→ DESCRIPTION OF THE TASK
Only the lines from the one containing "# #14 利用快闪族赚钱" to the end of the material belong in your answer. Please copy them word for word.

★ ★ ★

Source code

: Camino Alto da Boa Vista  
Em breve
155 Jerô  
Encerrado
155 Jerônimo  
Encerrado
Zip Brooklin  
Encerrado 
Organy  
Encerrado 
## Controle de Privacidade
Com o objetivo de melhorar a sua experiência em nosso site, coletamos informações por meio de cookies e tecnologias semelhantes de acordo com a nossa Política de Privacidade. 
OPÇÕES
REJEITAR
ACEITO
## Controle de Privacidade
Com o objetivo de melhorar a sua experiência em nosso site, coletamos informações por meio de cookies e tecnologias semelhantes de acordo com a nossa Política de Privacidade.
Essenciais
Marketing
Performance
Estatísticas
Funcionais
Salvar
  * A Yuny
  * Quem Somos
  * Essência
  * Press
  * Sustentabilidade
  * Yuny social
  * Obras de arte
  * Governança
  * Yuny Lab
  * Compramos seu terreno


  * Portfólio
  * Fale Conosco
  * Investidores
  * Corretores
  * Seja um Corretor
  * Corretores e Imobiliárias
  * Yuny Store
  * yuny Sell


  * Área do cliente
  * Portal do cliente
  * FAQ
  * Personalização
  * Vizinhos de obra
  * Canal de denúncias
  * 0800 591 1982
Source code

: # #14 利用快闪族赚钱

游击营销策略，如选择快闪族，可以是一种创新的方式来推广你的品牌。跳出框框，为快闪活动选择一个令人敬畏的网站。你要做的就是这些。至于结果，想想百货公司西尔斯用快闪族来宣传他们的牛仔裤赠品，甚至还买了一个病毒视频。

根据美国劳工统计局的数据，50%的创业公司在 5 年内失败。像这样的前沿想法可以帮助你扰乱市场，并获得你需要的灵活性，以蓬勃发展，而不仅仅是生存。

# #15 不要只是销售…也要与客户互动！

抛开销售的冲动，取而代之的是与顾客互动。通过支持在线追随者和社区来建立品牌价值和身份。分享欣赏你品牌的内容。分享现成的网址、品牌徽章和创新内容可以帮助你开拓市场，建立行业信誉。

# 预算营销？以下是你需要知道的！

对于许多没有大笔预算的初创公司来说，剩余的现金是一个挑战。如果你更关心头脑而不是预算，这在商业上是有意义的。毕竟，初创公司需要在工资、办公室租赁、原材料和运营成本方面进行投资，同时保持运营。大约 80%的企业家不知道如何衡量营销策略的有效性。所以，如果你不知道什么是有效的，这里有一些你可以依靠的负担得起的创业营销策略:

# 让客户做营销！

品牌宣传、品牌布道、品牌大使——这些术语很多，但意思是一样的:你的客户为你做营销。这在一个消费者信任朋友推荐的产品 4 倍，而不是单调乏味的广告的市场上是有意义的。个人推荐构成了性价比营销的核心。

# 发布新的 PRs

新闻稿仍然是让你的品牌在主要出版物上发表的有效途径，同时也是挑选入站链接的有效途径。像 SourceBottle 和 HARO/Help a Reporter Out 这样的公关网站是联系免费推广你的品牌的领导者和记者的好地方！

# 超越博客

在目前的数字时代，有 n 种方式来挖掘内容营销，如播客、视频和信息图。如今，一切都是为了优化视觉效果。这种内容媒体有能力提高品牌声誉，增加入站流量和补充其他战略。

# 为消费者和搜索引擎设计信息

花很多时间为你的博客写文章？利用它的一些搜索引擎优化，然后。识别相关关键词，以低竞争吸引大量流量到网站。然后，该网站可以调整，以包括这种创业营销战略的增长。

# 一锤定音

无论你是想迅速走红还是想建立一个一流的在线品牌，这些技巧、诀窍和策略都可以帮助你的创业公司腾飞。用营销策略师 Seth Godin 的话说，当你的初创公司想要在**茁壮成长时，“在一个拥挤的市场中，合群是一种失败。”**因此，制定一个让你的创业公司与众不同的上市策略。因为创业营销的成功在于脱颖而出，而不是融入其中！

★ ★ ★

→ ANSWER TO THE EXERCISE
: # #14 利用快闪族赚钱

游击营销策略，如选择快闪族，可以是一种创新的方式来推广你的品牌。跳出框框，为快闪活动选择一个令人敬畏的网站。你要做的就是这些。至于结果，想想百货公司西尔斯用快闪族来宣传他们的牛仔裤赠品，甚至还买了一个病毒视频。

根据美国劳工统计局的数据，50%的创业公司在 5 年内失败。像这样的前沿想法可以帮助你扰乱市场，并获得你需要的灵活性，以蓬勃发展，而不仅仅是生存。

# #15 不要只是销售…也要与客户互动！

抛开销售的冲动，取而代之的是与顾客互动。通过支持在线追随者和社区来建立品牌价值和身份。分享欣赏你品牌的内容。分享现成的网址、品牌徽章和创新内容可以帮助你开拓市场，建立行业信誉。

# 预算营销？以下是你需要知道的！

对于许多没有大笔预算的初创公司来说，剩余的现金是一个挑战。如果你更关心头脑而不是预算，这在商业上是有意义的。毕竟，初创公司需要在工资、办公室租赁、原材料和运营成本方面进行投资，同时保持运营。大约 80%的企业家不知道如何衡量营销策略的有效性。所以，如果你不知道什么是有效的，这里有一些你可以依靠的负担得起的创业营销策略:

# 让客户做营销！

品牌宣传、品牌布道、品牌大使——这些术语很多，但意思是一样的:你的客户为你做营销。这在一个消费者信任朋友推荐的产品 4 倍，而不是单调乏味的广告的市场上是有意义的。个人推荐构成了性价比营销的核心。

# 发布新的 PRs

新闻稿仍然是让你的品牌在主要出版物上发表的有效途径，同时也是挑选入站链接的有效途径。像 SourceBottle 和 HARO/Help a Reporter Out 这样的公关网站是联系免费推广你的品牌的领导者和记者的好地方！

# 超越博客

在目前的数字时代，有 n 种方式来挖掘内容营销，如播客、视频和信息图。如今，一切都是为了优化视觉效果。这种内容媒体有能力提高品牌声誉，增加入站流量和补充其他战略。

# 为消费者和搜索引擎设计信息

花很多时间为你的博客写文章？利用它的一些搜索引擎优化，然后。识别相关关键词，以低竞争吸引大量流量到网站。然后，该网站可以调整，以包括这种创业营销战略的增长。

# 一锤定音

无论你是想迅速走红还是想建立一个一流的在线品牌，这些技巧、诀窍和策略都可以帮助你的创业公司腾飞。用营销策略师 Seth Godin 的话说，当你的初创公司想要在**茁壮成长时，“在一个拥挤的市场中，合群是一种失败。”**因此，制定一个让你的创业公司与众不同的上市策略。因为创业营销的成功在于脱颖而出，而不是融入其中！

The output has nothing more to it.